So just for some fun I downloaded latest dotpet of sc0ttman's pkg, untarred it, and merged the result into my pre-built firstrib_rootfs and ./mount_chroot.sh into that via my XenialDog64 host.
Using xbps-install I installed what seemed to be some of the major pkg dependencies: coreutils, sed, grep, findutils, wget. I had hoped pkg would work with busybox versions of these, but it had problems without the full versions (despite pkg advertised dependencies saying busybox wget and find okay, that didn't prove to be the case). When I first ran pkg --help it complained something about no repos, so I opened up BionicPup64 sfs and manually copied and pasted its /var/packages folder contents into firstrib_rootfs /root/.packages (a directory that came with the pkg installation). A symlink back to /var/packages approach would have been a bit better...

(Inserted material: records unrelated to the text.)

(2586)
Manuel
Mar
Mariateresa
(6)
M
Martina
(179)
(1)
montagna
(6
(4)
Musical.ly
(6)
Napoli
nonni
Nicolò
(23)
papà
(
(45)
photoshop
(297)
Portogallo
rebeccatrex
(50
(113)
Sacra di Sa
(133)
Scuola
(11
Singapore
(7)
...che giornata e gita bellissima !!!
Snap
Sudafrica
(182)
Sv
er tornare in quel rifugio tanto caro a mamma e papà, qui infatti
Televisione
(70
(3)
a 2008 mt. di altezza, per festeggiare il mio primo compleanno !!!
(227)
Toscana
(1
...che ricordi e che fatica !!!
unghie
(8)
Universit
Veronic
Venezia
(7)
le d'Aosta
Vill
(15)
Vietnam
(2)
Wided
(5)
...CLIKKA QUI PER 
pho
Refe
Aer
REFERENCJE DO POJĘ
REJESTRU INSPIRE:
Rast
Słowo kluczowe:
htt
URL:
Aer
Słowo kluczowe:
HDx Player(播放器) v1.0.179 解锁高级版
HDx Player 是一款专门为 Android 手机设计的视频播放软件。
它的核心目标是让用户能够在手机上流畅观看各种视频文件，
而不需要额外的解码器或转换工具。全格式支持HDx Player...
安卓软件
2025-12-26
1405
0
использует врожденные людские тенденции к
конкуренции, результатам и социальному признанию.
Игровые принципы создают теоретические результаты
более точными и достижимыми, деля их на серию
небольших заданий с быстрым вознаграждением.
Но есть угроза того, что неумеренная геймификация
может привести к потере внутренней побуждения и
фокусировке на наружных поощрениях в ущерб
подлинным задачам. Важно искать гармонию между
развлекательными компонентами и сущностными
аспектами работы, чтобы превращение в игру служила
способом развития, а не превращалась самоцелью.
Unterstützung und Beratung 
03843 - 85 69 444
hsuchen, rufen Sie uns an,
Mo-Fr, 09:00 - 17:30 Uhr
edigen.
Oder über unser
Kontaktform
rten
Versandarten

So on running pkg --help, pkg gave me its startup help screen (as shown on attached screenshot).
I also did a: pkg --update-sources
"pkg list-deps kodi" also worked, though it was a bit slow to report the dependencies.
I then got ambitious and tried installing frisbee (since I noticed it was in the current repo). pkg came back and said it was already built-in (as it is in BionicPup64 of course). I checked pkg script and noted it worked that out from /root/.packages/woof-installed-packages. So I cheated, and deleted the frisbee entry from that file, and once again tried: pkg add frisbee (actually ended up doing it twice so used pkg -f -g add frisbee command).
And pkg tried to do it's job and succeeded partially at least, as the second attached screenshot shows (despite Error on installation being indicated, frisbee binary, and various of its dependencies, was certainly now found on the system).
So could we build a Puppy via FirstRib and installed pkg (with pkg dependencies themselves installed using xbps)? Seems like it is possible... but I won't be doing it (my experiment was a very quick one just out of curiousity and I can't be bothered working harder on that since I have other priorities). Maybe interesting for someone to try though. Once pkg correctly set up xbps could be removed of course. I do wish pkg could have worked with busybox alone though, and I got the feeling pkg might unfortunately depend on a lot more underlying puppy core files than I dealt with, which would be a pity really. Nice if pkg could be made standalone capable, such as xbps - then it would be simple to build a FirstRib Puppy flavour. Nevertheless, the experiment suggested pkg was close to being capable of standalone (with say busybox) operation.
wiak
EDIT: Have since added petget (files takes from BionicDog64) so I could try "pkg repo-update". Basically just copied over the whole folder /usr/local/petget and then made a symlink ln -s /usr/local/petget /usr/bin/petget/petget. I'm not sure what difference having petget has (and would prefer anyway if pkg was not petget dependent in anyway). I think I needed to use xbps to install bash (with ncurses-base) for petget to work.
EDIT2: Also added dpkg-deb binary from BionicPup64 into /usr/bin and as a new test did:
and that seems to have successfully installed. Trouble with Puppy building, however, is that it doesn't use its package manager for its complete build; first it simply downloads a rootfs-skeleton containing tons of files in a fixed directory structure - that's a bit of a pain IMO, but I guess I can try that and see if I can end up with some form of BionicPup64 root filesystem (after also getting selection of woof-CE rootfs-packages and other packages such as specified in DISTRO_PKGS_SPECS-ubuntu-bionic). I'm tempted to try - will think about it tomorrow... Main thing is, that if pkg and petget are now working correctly it should I feel now be possible to build a puppy based on FirstRib.